While the code aims to stop the aggressive and inappropriate marketing of breast-milk substitutes, the Technical Advisor, Policy and Advocacy, Alive& Thrive, Mrs. Toyin Adewale-Gabriel said one of the key challenges of exclusive breastfeeding in Nigeria is the continued violation of the Code by producers and marketers of breast milk substitutes.
She stated that poor monitoring and enforcement continues to undermine efforts to improve infant and young children feeding practices in Nigeria.
Adewale-Gabriel said the new code when signed into law will ensure all mothers are supported to initiate breastfeeding immediately (within the first hour) after delivery, and support mothers maintain exclusive breastfeeding manage common breastfeeding difficulties.

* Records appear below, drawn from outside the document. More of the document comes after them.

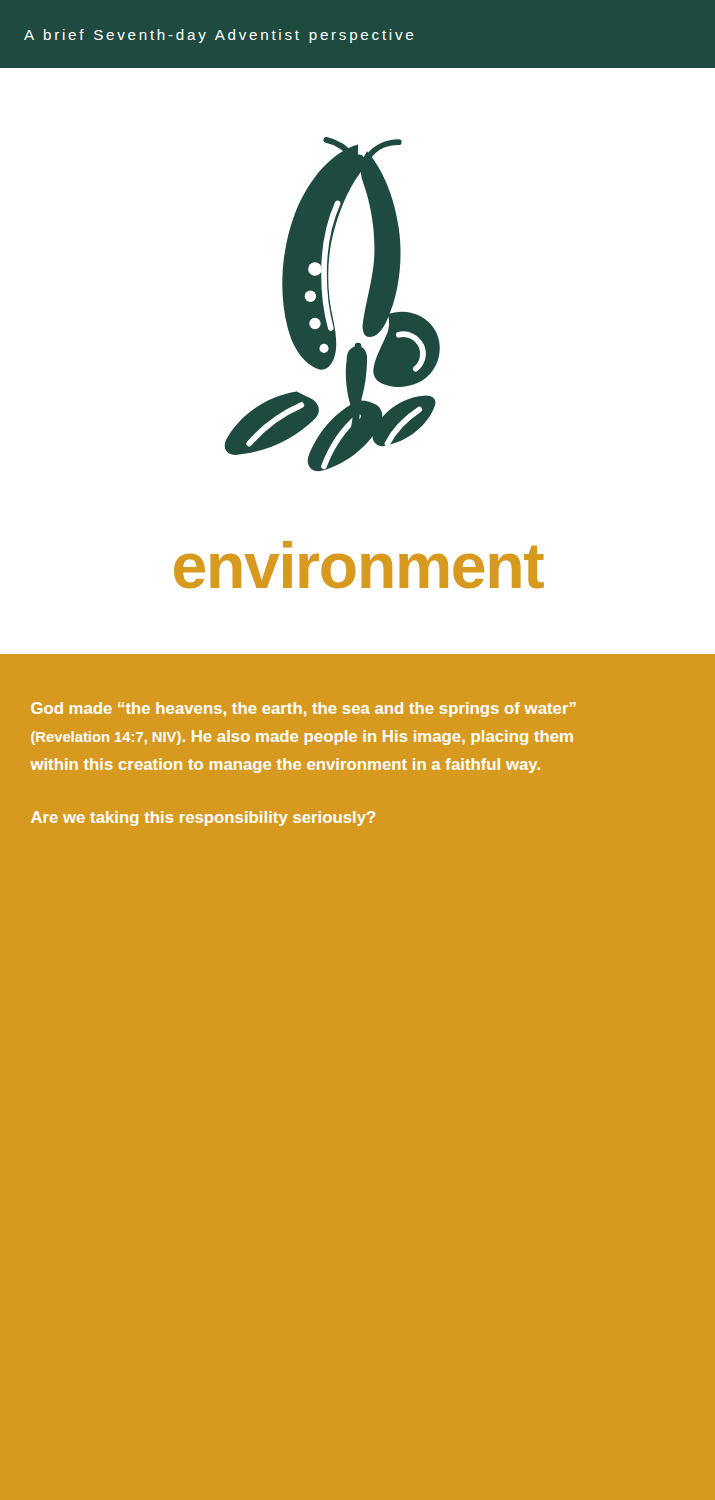A brief Seventh-day Adventist perspective
environment
God made “the heavens, the earth, the sea and the springs of water” (Revelation 14:7, NIV). He also made people in His image, placing them within this creation to manage the environment in a faithful way.
Are we taking this responsibility seriously?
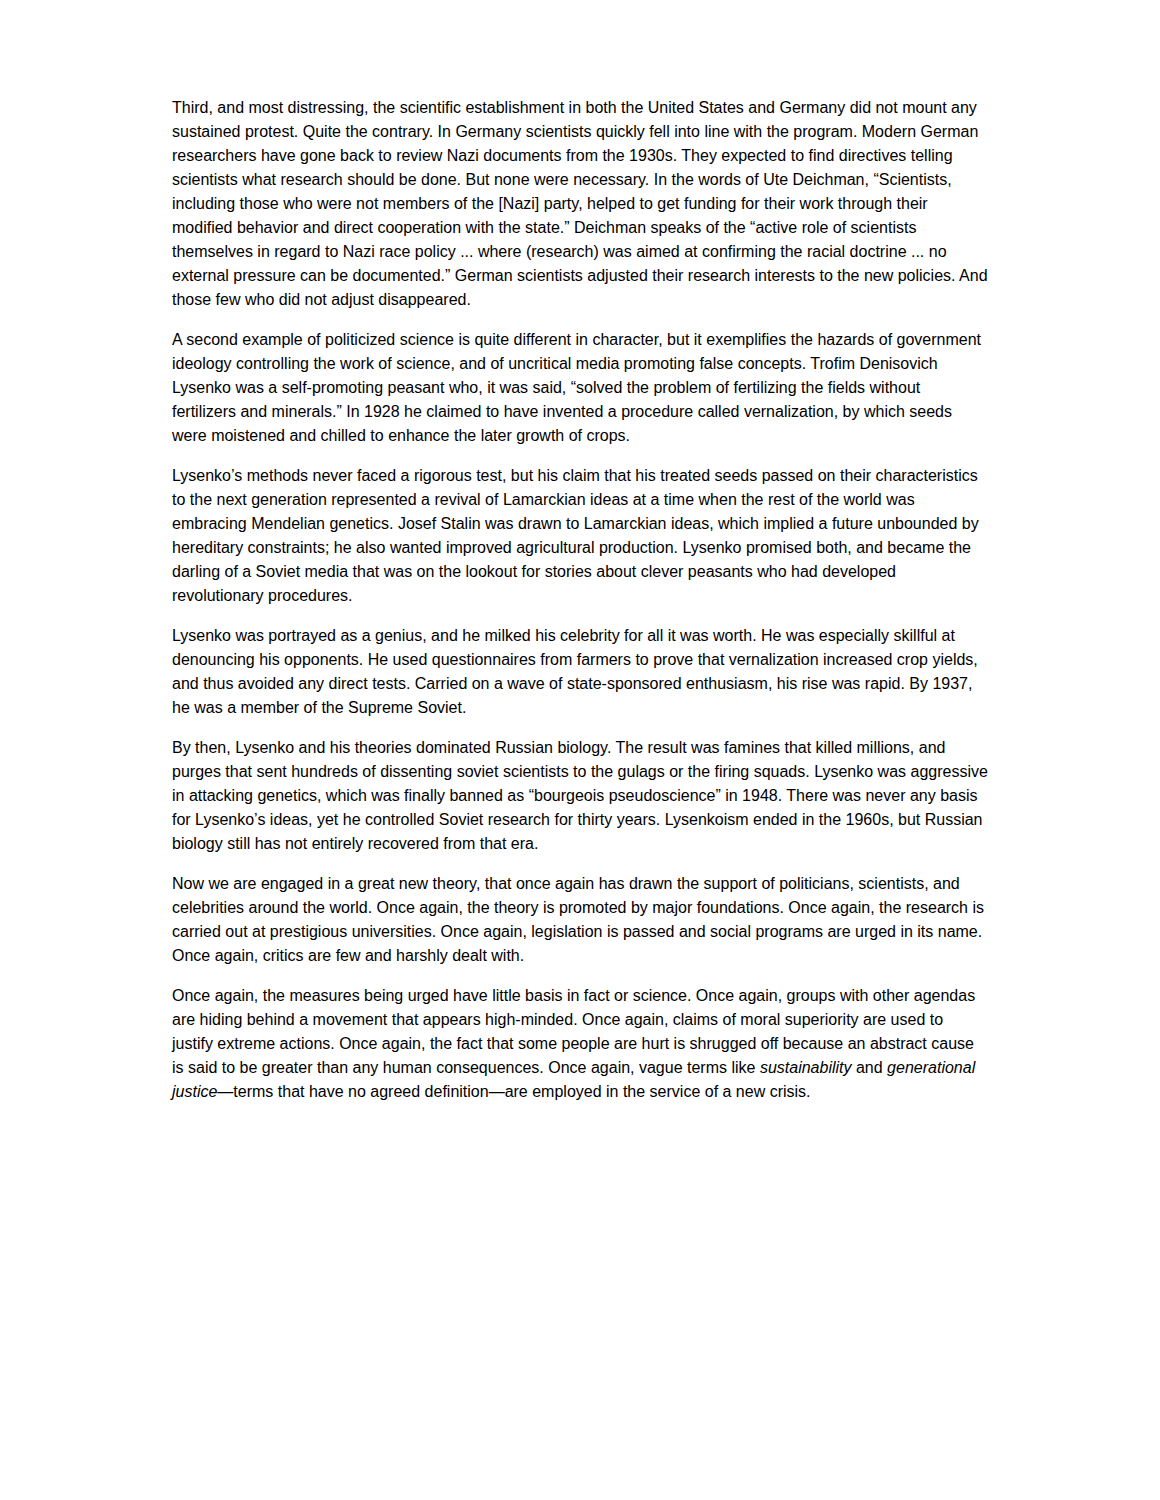Third, and most distressing, the scientific establishment in both the United States and Germany did not mount any sustained protest. Quite the contrary. In Germany scientists quickly fell into line with the program. Modern German researchers have gone back to review Nazi documents from the 1930s. They expected to find directives telling scientists what research should be done. But none were necessary. In the words of Ute Deichman, “Scientists, including those who were not members of the [Nazi] party, helped to get funding for their work through their modified behavior and direct cooperation with the state.” Deichman speaks of the “active role of scientists themselves in regard to Nazi race policy ... where (research) was aimed at confirming the racial doctrine ... no external pressure can be documented.” German scientists adjusted their research interests to the new policies. And those few who did not adjust disappeared.
A second example of politicized science is quite different in character, but it exemplifies the hazards of government ideology controlling the work of science, and of uncritical media promoting false concepts. Trofim Denisovich Lysenko was a self-promoting peasant who, it was said, “solved the problem of fertilizing the fields without fertilizers and minerals.” In 1928 he claimed to have invented a procedure called vernalization, by which seeds were moistened and chilled to enhance the later growth of crops.
Lysenko’s methods never faced a rigorous test, but his claim that his treated seeds passed on their characteristics to the next generation represented a revival of Lamarckian ideas at a time when the rest of the world was embracing Mendelian genetics. Josef Stalin was drawn to Lamarckian ideas, which implied a future unbounded by hereditary constraints; he also wanted improved agricultural production. Lysenko promised both, and became the darling of a Soviet media that was on the lookout for stories about clever peasants who had developed revolutionary procedures.
Lysenko was portrayed as a genius, and he milked his celebrity for all it was worth. He was especially skillful at denouncing his opponents. He used questionnaires from farmers to prove that vernalization increased crop yields, and thus avoided any direct tests. Carried on a wave of state-sponsored enthusiasm, his rise was rapid. By 1937, he was a member of the Supreme Soviet.
By then, Lysenko and his theories dominated Russian biology. The result was famines that killed millions, and purges that sent hundreds of dissenting soviet scientists to the gulags or the firing squads. Lysenko was aggressive in attacking genetics, which was finally banned as “bourgeois pseudoscience” in 1948. There was never any basis for Lysenko’s ideas, yet he controlled Soviet research for thirty years. Lysenkoism ended in the 1960s, but Russian biology still has not entirely recovered from that era.
Now we are engaged in a great new theory, that once again has drawn the support of politicians, scientists, and celebrities around the world. Once again, the theory is promoted by major foundations. Once again, the research is carried out at prestigious universities. Once again, legislation is passed and social programs are urged in its name. Once again, critics are few and harshly dealt with.
Once again, the measures being urged have little basis in fact or science. Once again, groups with other agendas are hiding behind a movement that appears high-minded. Once again, claims of moral superiority are used to justify extreme actions. Once again, the fact that some people are hurt is shrugged off because an abstract cause is said to be greater than any human consequences. Once again, vague terms like sustainability and generational justice—terms that have no agreed definition—are employed in the service of a new crisis.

It will ensure that every maternity facility providing newborn care services should practice rooming – in throughout after delivery as well as ensure that mothers be counselled on when to return for postnatal care for themselves and their babies and linked with community IYCF support groups.
President, National Association of Women Journalists, Mrs Ifeyinwa Omowole who said breast milk was a good start off for children, urged the media to talk more about why babies should be exclusively breastfed.
“So what we do to change the narrative of what is happening today will determine our future when we are old. If you have a sicken generation, one’s whose brain is not fully developed, you may not have a pension to live on.”